------ Records supplied ------
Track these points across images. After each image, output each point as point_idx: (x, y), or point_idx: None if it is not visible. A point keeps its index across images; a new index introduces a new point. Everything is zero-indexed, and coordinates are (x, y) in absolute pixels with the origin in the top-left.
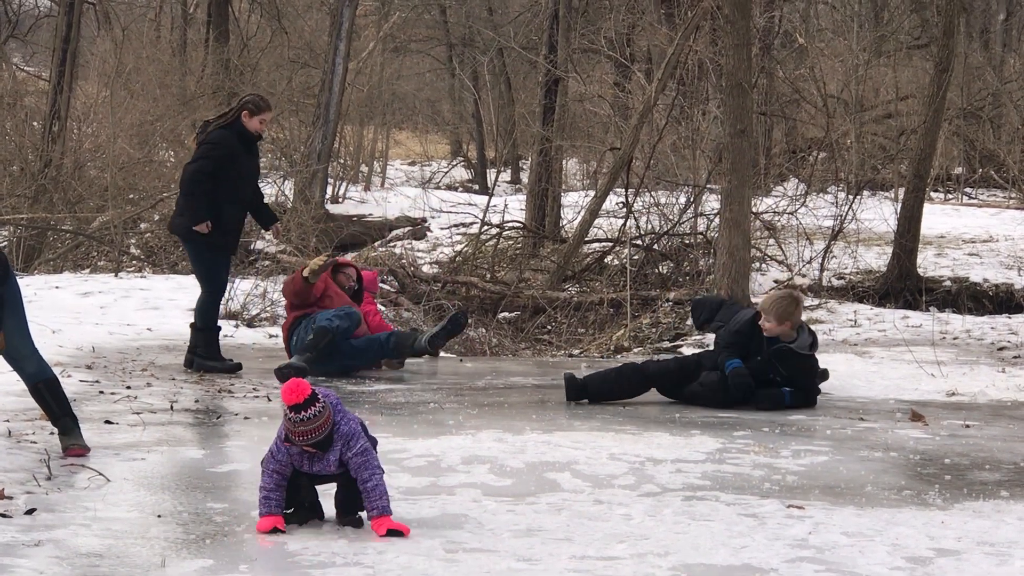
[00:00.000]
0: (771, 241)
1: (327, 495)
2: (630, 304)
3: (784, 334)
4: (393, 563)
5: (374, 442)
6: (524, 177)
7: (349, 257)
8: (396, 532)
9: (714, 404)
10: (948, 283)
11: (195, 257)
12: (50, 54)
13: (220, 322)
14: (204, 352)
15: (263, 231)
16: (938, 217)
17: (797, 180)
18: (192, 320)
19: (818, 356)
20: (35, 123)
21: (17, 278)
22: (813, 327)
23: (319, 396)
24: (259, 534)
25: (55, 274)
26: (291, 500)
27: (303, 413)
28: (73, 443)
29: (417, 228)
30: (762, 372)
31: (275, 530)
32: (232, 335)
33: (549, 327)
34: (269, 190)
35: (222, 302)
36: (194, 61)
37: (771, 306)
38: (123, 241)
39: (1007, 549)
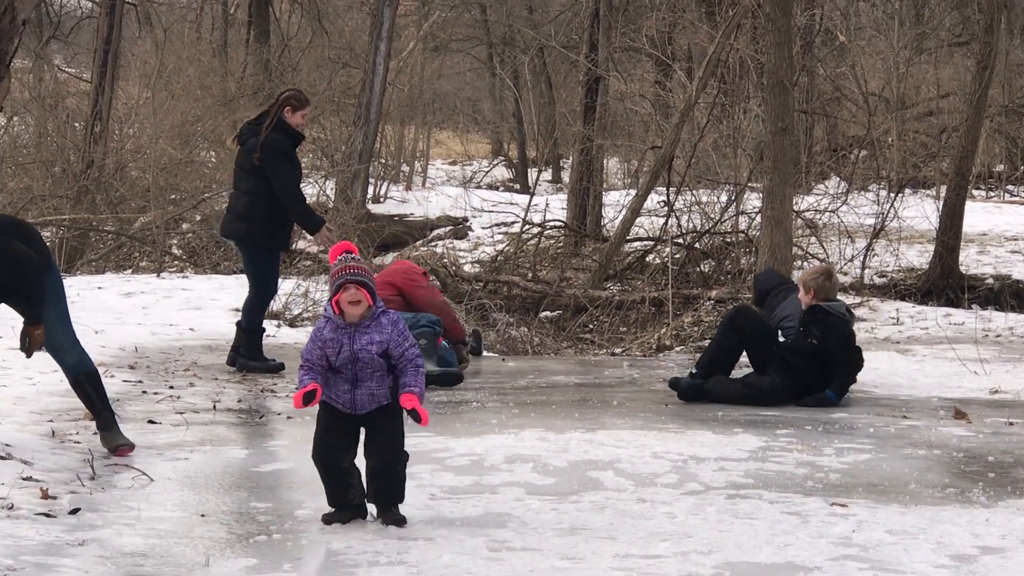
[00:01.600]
0: (813, 239)
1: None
2: (672, 303)
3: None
4: (437, 562)
5: None
6: (565, 176)
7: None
8: (416, 415)
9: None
10: (990, 281)
11: (252, 260)
12: (92, 55)
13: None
14: (248, 352)
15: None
16: (980, 215)
17: (839, 178)
18: (238, 319)
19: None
20: (77, 124)
21: (59, 271)
22: (855, 326)
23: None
24: (296, 405)
25: (97, 275)
26: (339, 499)
27: (352, 255)
28: (120, 443)
29: (458, 227)
30: (801, 343)
31: (310, 395)
32: (275, 335)
33: (591, 326)
34: (311, 190)
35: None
36: (235, 62)
37: (803, 279)
38: (165, 241)
39: None
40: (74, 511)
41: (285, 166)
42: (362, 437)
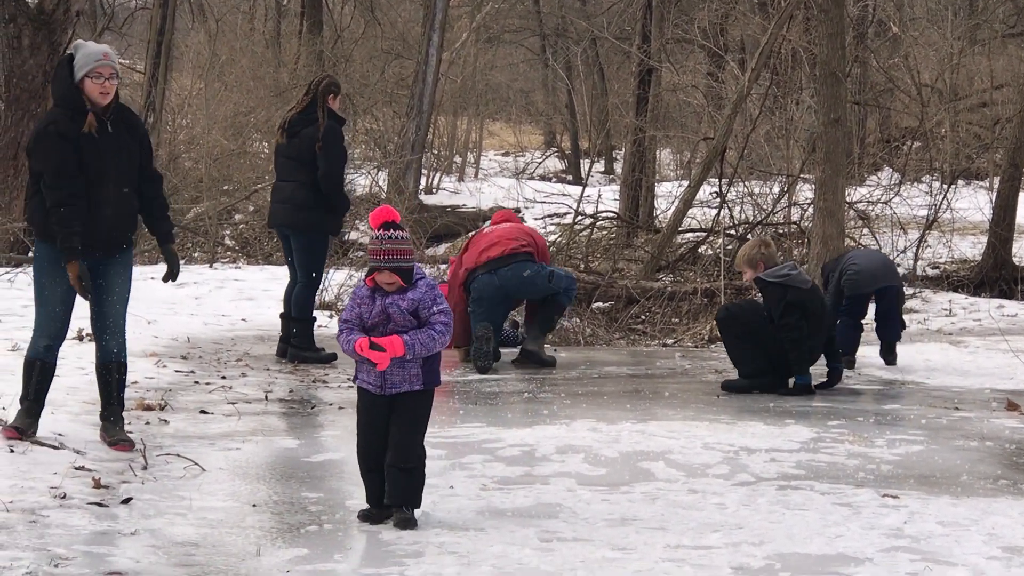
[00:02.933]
0: (865, 231)
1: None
2: (724, 294)
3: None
4: (487, 552)
5: None
6: (618, 167)
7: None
8: (377, 347)
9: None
10: None
11: (309, 248)
12: (145, 47)
13: (313, 313)
14: (299, 342)
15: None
16: None
17: (891, 169)
18: (281, 311)
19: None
20: None
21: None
22: (907, 317)
23: (404, 228)
24: (362, 351)
25: (151, 265)
26: (378, 497)
27: (392, 232)
28: (121, 438)
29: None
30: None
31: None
32: (327, 325)
33: (643, 317)
34: (363, 181)
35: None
36: (287, 53)
37: (737, 263)
38: (218, 232)
39: None
40: (126, 501)
41: (338, 154)
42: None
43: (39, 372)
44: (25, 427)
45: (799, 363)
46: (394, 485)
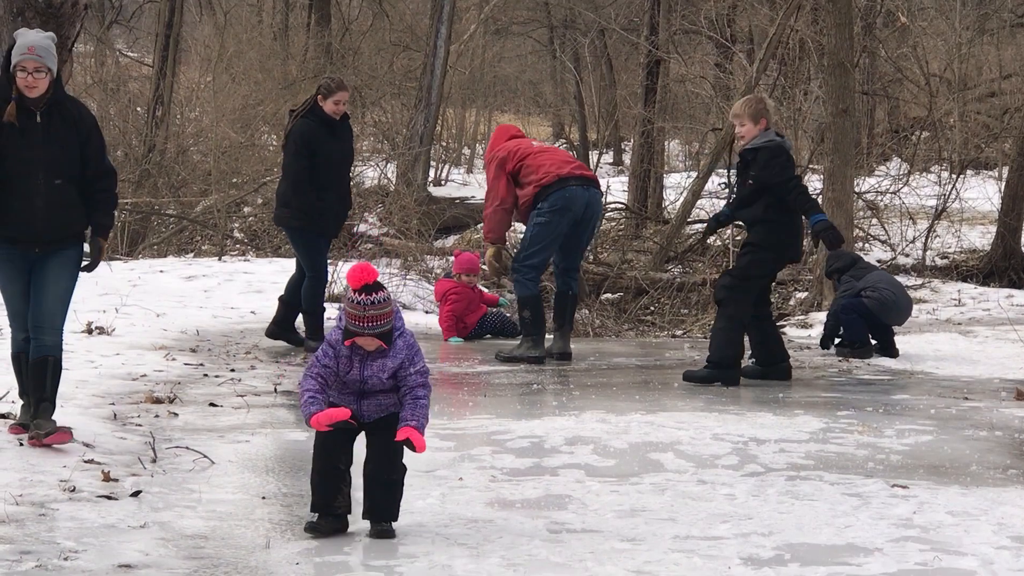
------
Set out nothing but the lines from the line with "42: (362, 437)" through the end of the material, reproduced exactly, both ends included, pictures omitted.

**Expected answer**
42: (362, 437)
[00:02.933]
0: (865, 231)
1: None
2: (724, 294)
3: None
4: (487, 552)
5: None
6: (618, 167)
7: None
8: (377, 347)
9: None
10: None
11: (309, 248)
12: (145, 47)
13: (313, 313)
14: (299, 342)
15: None
16: None
17: (891, 169)
18: (281, 311)
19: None
20: None
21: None
22: (907, 317)
23: (404, 228)
24: (362, 351)
25: (151, 265)
26: (378, 497)
27: (392, 232)
28: (121, 438)
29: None
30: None
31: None
32: (327, 325)
33: (643, 317)
34: (363, 181)
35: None
36: (287, 53)
37: (737, 263)
38: (218, 232)
39: None
40: (126, 501)
41: (338, 154)
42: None
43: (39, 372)
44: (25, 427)
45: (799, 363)
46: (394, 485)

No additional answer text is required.